L’image de marque de l’écologie, est entachée pour nombre de citoyens par la sur représentativité médiatique d’extrémistes prompts à dénoncer le matérialisme confortable sur lequel tout un chacun s’est confortablement reposé depuis longtemps.
Pour beaucoup de nos concitoyens ordinaires, écologie équivaut à retour au moyen âge.
Or , à entendre les politiques à la fibre écologique marquée s’enflammer lorsqu’ils défendent leur cause, deux options s’offrent à nous :
celle de l’ouverture : admettre que cette passion est signe que nous sommes sans doute au pied du mur et que continuer à dormir sur nos deux oreilles relève de l’inconscience,
ou au contraire celle du repli : se mettre l’oreiller sur la tête en marmonnant que décidément ces « écolos diabolisateurs » ne sont bons qu’à nous plomber le moral !
Pour vous aider à choisir, je vous propose de méditer sur ces petits extraits :
« Les artistes naguère n’aimaient pas ce qu’on appelait le Progrès … les Romantiques, tout contemporains qu’ils étaient des Ampère ou des Faraday, ignoraient aisément les sciences, ou les dédaignaient ; ou n’en retenaient que ce qui s’y trouve de fantastique. Leurs esprits se cherchaient un asile dans un moyen âge qu’ils se forgeaient, fuyaient le chimiste dans l’alchimiste. Ils ne se plaisaient que dans la légende ou dans l’histoire, c’est à dire aux antipodes de la physique … Or la suite du temps … s’est divertie à former une confusion tout admirable de deux notions jadis exactement opposées. Il arriva que le merveilleux et le positif ont contracté une étonnante alliance, et que ces deux anciens ennemis se sont conjurés pour engager nos existences dans une carrière de transformations et de surprises indéfinies … »
« … Il ne s’agit plus maintenant de périls lointains. La dégradation de la Terre, sa contamination par les résidus atomiques, la destruction du sol, la pollution des eaux et de l’atmosphère, la mécanisation de l’existence, le déracinement et la déshumanisation de l’homme sont des faits actuels qui non seulement n’ont aucune chance de se résorber d’eux-mêmes mais qui chaque jour, ne cessent d’empirer ... Le salut n’est possible que si nous comprenons l’étendue des périls, que si nous réalisons l’absolue nécessité de ne plus laisser la nef voguer au gré des flots, mais de refaire le point et de reprendre le gouvernail d’une main ferme … Nous avons à prendre conscience de nos relations essentielles avec le milieu technique que nous avons créé et de nos rapports, à travers les nouvelles structures ou en dehors d’elles, avec la nature. De cette prise de conscience dépend d’abord notre destin …. »
Le premier texte de Paul Valéry date de 1931 et le second de René Duchet date de 1955.

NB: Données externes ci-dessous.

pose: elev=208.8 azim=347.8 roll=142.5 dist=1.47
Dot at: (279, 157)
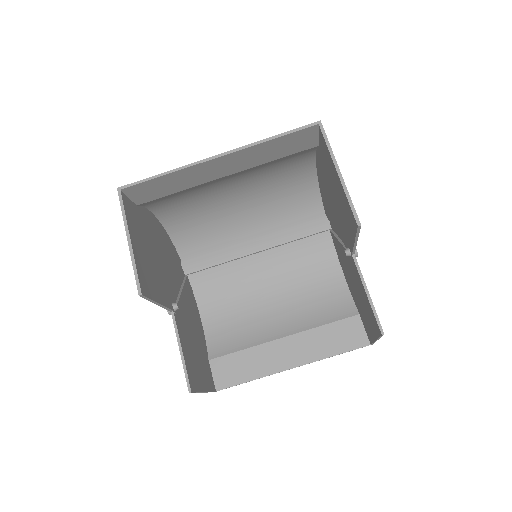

Nos questions d’aujourd’hui , existentielles et concrètes,sur l’avenir de notre monde, rejoignent celles d’hier et seront encore plus pressantes demain. Mais comme tétanisés, nous ne parvenons pas à nous en saisir et à agir.
Il y a un boulevard pour le parti politique qui saura démystifier aux yeux du citoyen lambda, donc de celui qui vote, la question de l’écologie, pour celui qui parviendra à montrer qu’écologie et vie moderne ne sont pas deux notions antinomiques, mais bien qu’elles vont de pair!!!!
Qui pourra relever ce défi?
Lionel Jouan.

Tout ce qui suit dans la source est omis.